#### [Task prompt]
Restate the listing below word for word, and leave its pictures behind.
*** Data in this exercise ***
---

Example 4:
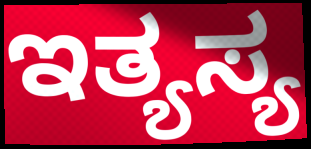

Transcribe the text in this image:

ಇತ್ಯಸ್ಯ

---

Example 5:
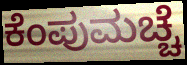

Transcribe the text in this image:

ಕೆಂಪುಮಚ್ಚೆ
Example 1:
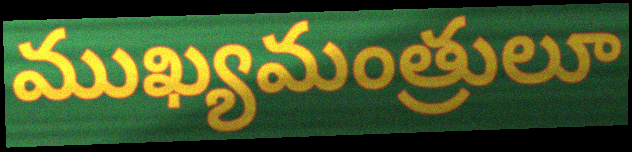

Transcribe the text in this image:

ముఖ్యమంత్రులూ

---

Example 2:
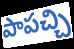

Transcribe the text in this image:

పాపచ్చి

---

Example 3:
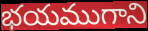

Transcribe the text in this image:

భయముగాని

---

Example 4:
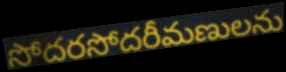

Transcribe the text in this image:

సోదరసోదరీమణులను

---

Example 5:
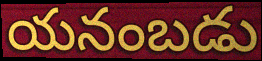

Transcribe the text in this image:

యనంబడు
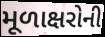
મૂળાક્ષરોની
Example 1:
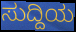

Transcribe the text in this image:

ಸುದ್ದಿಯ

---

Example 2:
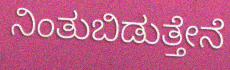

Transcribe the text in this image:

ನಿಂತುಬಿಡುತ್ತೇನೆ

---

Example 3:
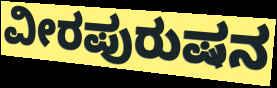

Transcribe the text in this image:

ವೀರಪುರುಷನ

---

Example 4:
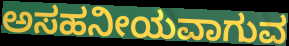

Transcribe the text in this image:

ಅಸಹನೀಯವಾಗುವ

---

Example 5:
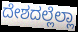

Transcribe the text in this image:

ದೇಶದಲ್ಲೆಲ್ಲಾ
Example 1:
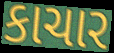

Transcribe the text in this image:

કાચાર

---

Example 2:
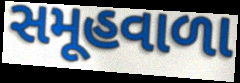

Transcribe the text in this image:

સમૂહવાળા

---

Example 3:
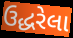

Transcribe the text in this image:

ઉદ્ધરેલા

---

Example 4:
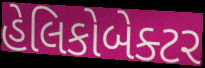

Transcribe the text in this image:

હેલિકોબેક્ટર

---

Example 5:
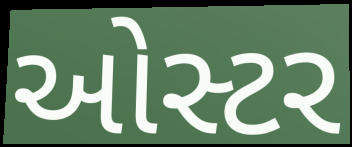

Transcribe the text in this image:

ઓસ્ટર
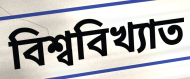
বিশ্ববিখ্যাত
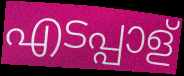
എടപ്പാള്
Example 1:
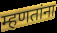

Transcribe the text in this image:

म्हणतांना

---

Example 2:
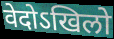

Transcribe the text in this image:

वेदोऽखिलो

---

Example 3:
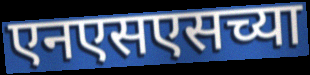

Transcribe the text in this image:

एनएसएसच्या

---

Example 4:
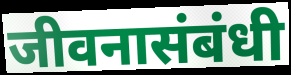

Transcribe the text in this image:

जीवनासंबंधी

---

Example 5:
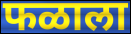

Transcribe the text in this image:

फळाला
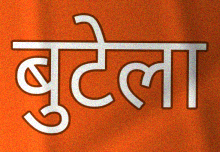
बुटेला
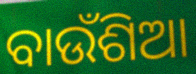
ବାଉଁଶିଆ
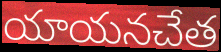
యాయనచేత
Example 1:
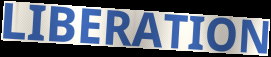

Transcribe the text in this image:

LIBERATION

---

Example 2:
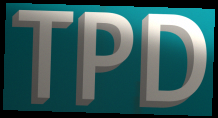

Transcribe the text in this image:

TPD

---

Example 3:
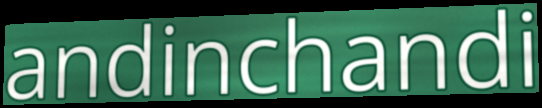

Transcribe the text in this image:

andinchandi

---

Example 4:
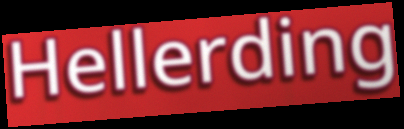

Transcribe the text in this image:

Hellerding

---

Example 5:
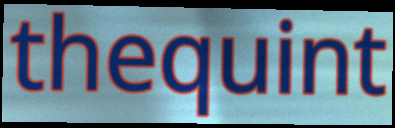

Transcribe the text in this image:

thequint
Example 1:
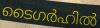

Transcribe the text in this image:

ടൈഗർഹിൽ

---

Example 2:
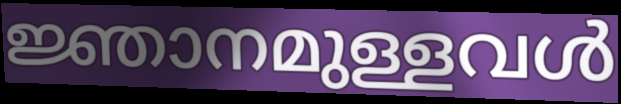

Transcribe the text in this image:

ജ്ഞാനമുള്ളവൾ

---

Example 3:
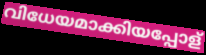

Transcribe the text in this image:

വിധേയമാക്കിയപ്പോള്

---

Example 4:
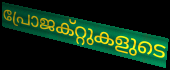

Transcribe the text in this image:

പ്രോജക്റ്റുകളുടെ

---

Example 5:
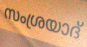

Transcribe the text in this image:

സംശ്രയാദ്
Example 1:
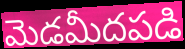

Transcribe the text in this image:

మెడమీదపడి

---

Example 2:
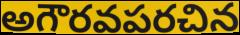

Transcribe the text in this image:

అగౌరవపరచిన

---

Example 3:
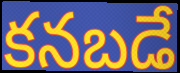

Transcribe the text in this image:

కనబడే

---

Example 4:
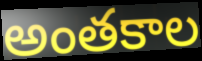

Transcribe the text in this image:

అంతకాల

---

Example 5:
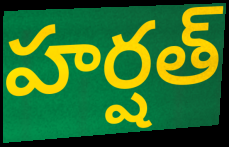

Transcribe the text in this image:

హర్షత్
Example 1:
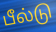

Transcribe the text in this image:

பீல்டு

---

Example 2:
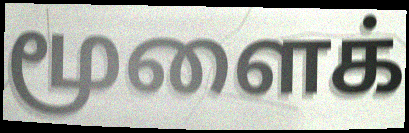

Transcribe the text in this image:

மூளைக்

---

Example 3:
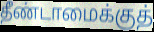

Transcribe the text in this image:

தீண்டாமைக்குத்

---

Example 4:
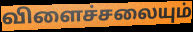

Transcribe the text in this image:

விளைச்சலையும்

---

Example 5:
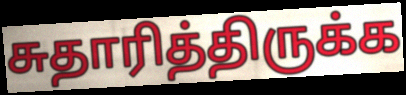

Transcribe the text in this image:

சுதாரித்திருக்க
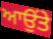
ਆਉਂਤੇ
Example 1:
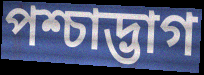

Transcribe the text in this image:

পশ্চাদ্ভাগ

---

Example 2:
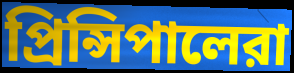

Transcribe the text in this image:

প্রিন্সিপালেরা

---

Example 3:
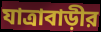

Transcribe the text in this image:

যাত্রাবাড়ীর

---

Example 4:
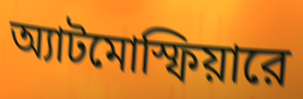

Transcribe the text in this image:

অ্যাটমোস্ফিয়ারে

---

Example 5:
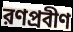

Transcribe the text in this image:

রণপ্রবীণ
*** End of Data in this exercise ***
#### [Solution to this task]
---

Example 4:

Transcribe the text in this image:

ಇತ್ಯಸ್ಯ

---

Example 5:

Transcribe the text in this image:

ಕೆಂಪುಮಚ್ಚೆ
Example 1:

Transcribe the text in this image:

ముఖ్యమంత్రులూ

---

Example 2:

Transcribe the text in this image:

పాపచ్చి

---

Example 3:

Transcribe the text in this image:

భయముగాని

---

Example 4:

Transcribe the text in this image:

సోదరసోదరీమణులను

---

Example 5:

Transcribe the text in this image:

యనంబడు
મૂળાક્ષરોની
Example 1:

Transcribe the text in this image:

ಸುದ್ದಿಯ

---

Example 2:

Transcribe the text in this image:

ನಿಂತುಬಿಡುತ್ತೇನೆ

---

Example 3:

Transcribe the text in this image:

ವೀರಪುರುಷನ

---

Example 4:

Transcribe the text in this image:

ಅಸಹನೀಯವಾಗುವ

---

Example 5:

Transcribe the text in this image:

ದೇಶದಲ್ಲೆಲ್ಲಾ
Example 1:

Transcribe the text in this image:

કાચાર

---

Example 2:

Transcribe the text in this image:

સમૂહવાળા

---

Example 3:

Transcribe the text in this image:

ઉદ્ધરેલા

---

Example 4:

Transcribe the text in this image:

હેલિકોબેક્ટર

---

Example 5:

Transcribe the text in this image:

ઓસ્ટર
বিশ্ববিখ্যাত
എടപ്പാള്
Example 1:

Transcribe the text in this image:

म्हणतांना

---

Example 2:

Transcribe the text in this image:

वेदोऽखिलो

---

Example 3:

Transcribe the text in this image:

एनएसएसच्या

---

Example 4:

Transcribe the text in this image:

जीवनासंबंधी

---

Example 5:

Transcribe the text in this image:

फळाला
बुटेला
ବାଉଁଶିଆ
యాయనచేత
Example 1:

Transcribe the text in this image:

LIBERATION

---

Example 2:

Transcribe the text in this image:

TPD

---

Example 3:

Transcribe the text in this image:

andinchandi

---

Example 4:

Transcribe the text in this image:

Hellerding

---

Example 5:

Transcribe the text in this image:

thequint
Example 1:

Transcribe the text in this image:

ടൈഗർഹിൽ

---

Example 2:

Transcribe the text in this image:

ജ്ഞാനമുള്ളവൾ

---

Example 3:

Transcribe the text in this image:

വിധേയമാക്കിയപ്പോള്

---

Example 4:

Transcribe the text in this image:

പ്രോജക്റ്റുകളുടെ

---

Example 5:

Transcribe the text in this image:

സംശ്രയാദ്
Example 1:

Transcribe the text in this image:

మెడమీదపడి

---

Example 2:

Transcribe the text in this image:

అగౌరవపరచిన

---

Example 3:

Transcribe the text in this image:

కనబడే

---

Example 4:

Transcribe the text in this image:

అంతకాల

---

Example 5:

Transcribe the text in this image:

హర్షత్
Example 1:

Transcribe the text in this image:

பீல்டு

---

Example 2:

Transcribe the text in this image:

மூளைக்

---

Example 3:

Transcribe the text in this image:

தீண்டாமைக்குத்

---

Example 4:

Transcribe the text in this image:

விளைச்சலையும்

---

Example 5:

Transcribe the text in this image:

சுதாரித்திருக்க
ਆਉਂਤੇ
Example 1:

Transcribe the text in this image:

পশ্চাদ্ভাগ

---

Example 2:

Transcribe the text in this image:

প্রিন্সিপালেরা

---

Example 3:

Transcribe the text in this image:

যাত্রাবাড়ীর

---

Example 4:

Transcribe the text in this image:

অ্যাটমোস্ফিয়ারে

---

Example 5:

Transcribe the text in this image:

রণপ্রবীণ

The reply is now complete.